I'm not sure which mail you mean.

> It seems to me that we know exactly what to update
> and how, and we should do that (well, if we need up-to-date dominators,
> re-computing them once in the pass would be ok).
> 

Indeed, in this example we know exactly what to update and how. However, PR50908
popped up, and there that's not the case anymore.

Consider the following cfg, where A is the direct dominator of I:

                A
               / \
              B   \
             / \   \
                C   D
               /|   |\
                E   F
                |\ /|
                | x |
                |/ \|
                G   H
                 \ /
                  I

Say E and F are duplicates, and F is removed.  The cfg then looks like
this:

                A
               / \
              B   \
             / \   \
                C   D
               / \ / \
                  E
                 / \
                G   H
                 \ /
                  I

E is now the new direct dominator of I.

The patch for PR50878 did not address this example, since it uses the set of bbs
directly dominated by the (single) predecessor of bb1 and bb2.

The new patch calculates the updated dominator info by taking the nearest common
dominator (A) of bb1 (F) and bb2 (E), and getting the set of bbs immediately
dominated by it.  Part of this set is now directly dominated by bb2.

Ideally we would have a means to determine which bbs in the set are now
directly dominated by bb2, and call set_immediate_dominator for those bbs, but
we don't, so instead we let iterate_fix_dominators figure it out.

Additionally, the patch makes sure it updates dominator info before updating the
vuses, this fixes a latent bug.

The patch fixes both PR50908 and PR50878.
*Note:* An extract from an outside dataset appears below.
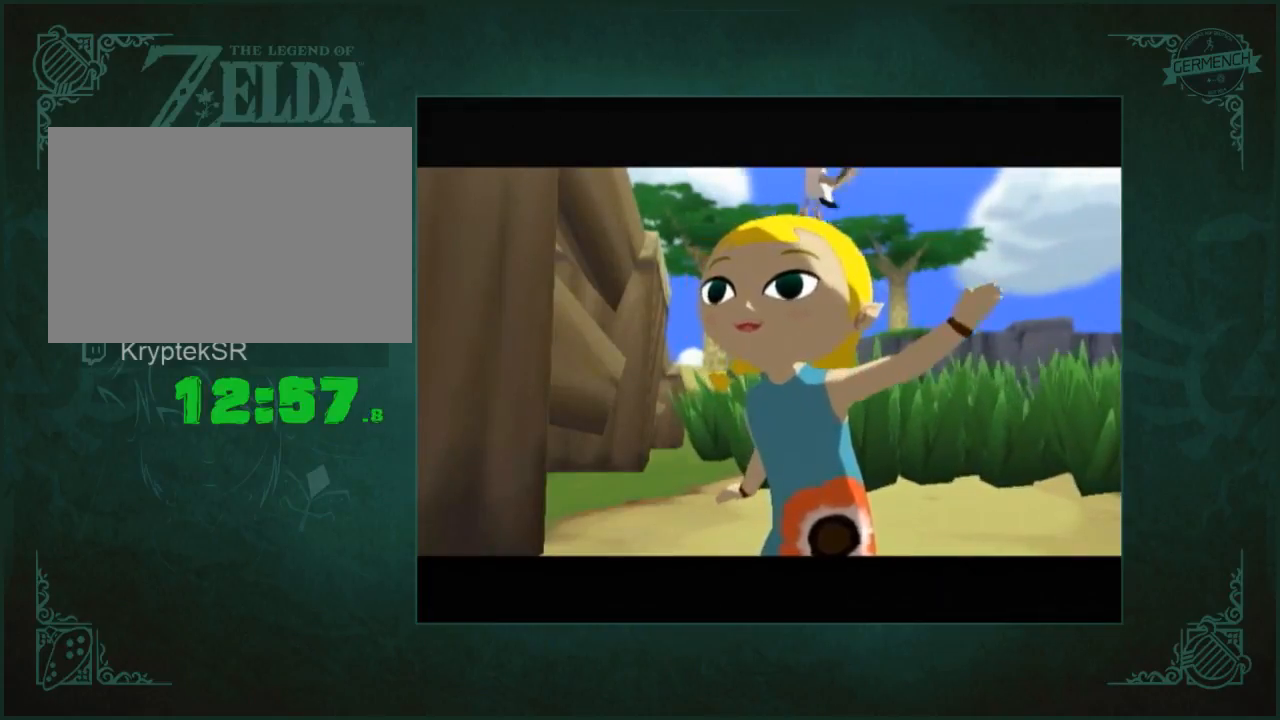
{"buttons": [], "left_stick": "center", "right_stick": "center", "button_events": [[117, "B", "up"], [183, "B", "down"], [450, "B", "up"]]}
Bootstrapped and reg-tested on x86_64 and i686, and build and reg-tested on ARM
and MIPS.

Ok for trunk?

Thanks,
- Tom

> Richard.
> 
>> Thanks,
>> - Tom
>>
>>>
>>> A simplified form of the problem from the test-case of the PR is shown in this
>>> cfg. Block 12 has as direct dominator block 5.
>>>
>>>         5
>>>        / \
>>>       /   \
>>>      *     *
>>>      6     7
>>>      |     |
>>>      |     |
>>>      *     *
>>>      8     9
>>>       \   /
>>>        \ /
>>>         *
>>>        12
>>>
>>> tail_merge_optimize finds that blocks 6 and 7 are duplicates. After replacing
>>> block 7 by block 6, the cfg looks like this:
>>>
>>>         5
>>>         |
>>>         |
>>>         *
>>>         6
>>>        / \
>>>       /   \
>>>      *     *
>>>      8     9
>>>       \   /
>>>        \ /
>>>         *
>>>        12
>>>
>>> The new direct dominator of block 12 is block 6, but the current algorithm only
>>> recalculates dominator info for blocks 6, 8 and 9.
>>>
>>> The patch fixes this by additionally recalculating the dominator info for blocks
>>> immediately dominated by bb2 (block 6 in the example), if bb2 has a single
>>> predecessor after replacement.
>>>
>>> Bootstapped and reg-tested on x86_64 and i686. Build and reg-tested on MIPS and ARM.
>>>
>>> Ok for trunk?
>>>
>>> Thanks,
>>> - Tom
>>>
>>> 2011-10-30  Tom de Vries  <tom@codesourcery.com>
>>>
>>>       PR tree-optimization/50878
>>>       * tree-ssa-tail-merge.c (replace_block_by): Recalculate dominator info
>>>       for blocks immediately dominated by bb2, if bb2 has a single predecessor
>>>       after replacement.
>>
>>

2011-10-31  Tom de Vries  <tom@codesourcery.com>

	PR tree-optimization/50908
	* tree-ssa-tail-merge.c (update_vuses): Now that edges are removed
	before update_vuses, test for 1 predecessor rather than two.
	(delete_block_update_dominator_info): New function, part of it factored
	out of ...
	(replace_block_by): Use delete_block_update_dominator_info.  Call
	update_vuses after deleting bb1 and updating dominator info, instead of
	before.
Richard Guenther - Nov. 1, 2011, 9:43 a.m.
On Mon, Oct 31, 2011 at 9:19 PM, Tom de Vries <Tom_deVries@mentor.com> wrote:
> On 10/30/2011 10:54 AM, Richard Guenther wrote:
>> On Sun, Oct 30, 2011 at 9:27 AM, Tom de Vries <Tom_deVries@mentor.com> wrote:
>>> On 10/30/2011 09:20 AM, Tom de Vries wrote:
>>>> Richard,
>>>>
>>>> I have a fix for PR50878.
>>>
>>> Sorry, with patch this time.
>>
>> Ok for now, but see Davids mail and the complexity issue with iteratively
>> updating dominators.
>
> I'm not sure which mail you mean.

The one I CCed you on, which complained about iterative dominator fixing
taking 70% of the compile-time in some GCC testsuite test.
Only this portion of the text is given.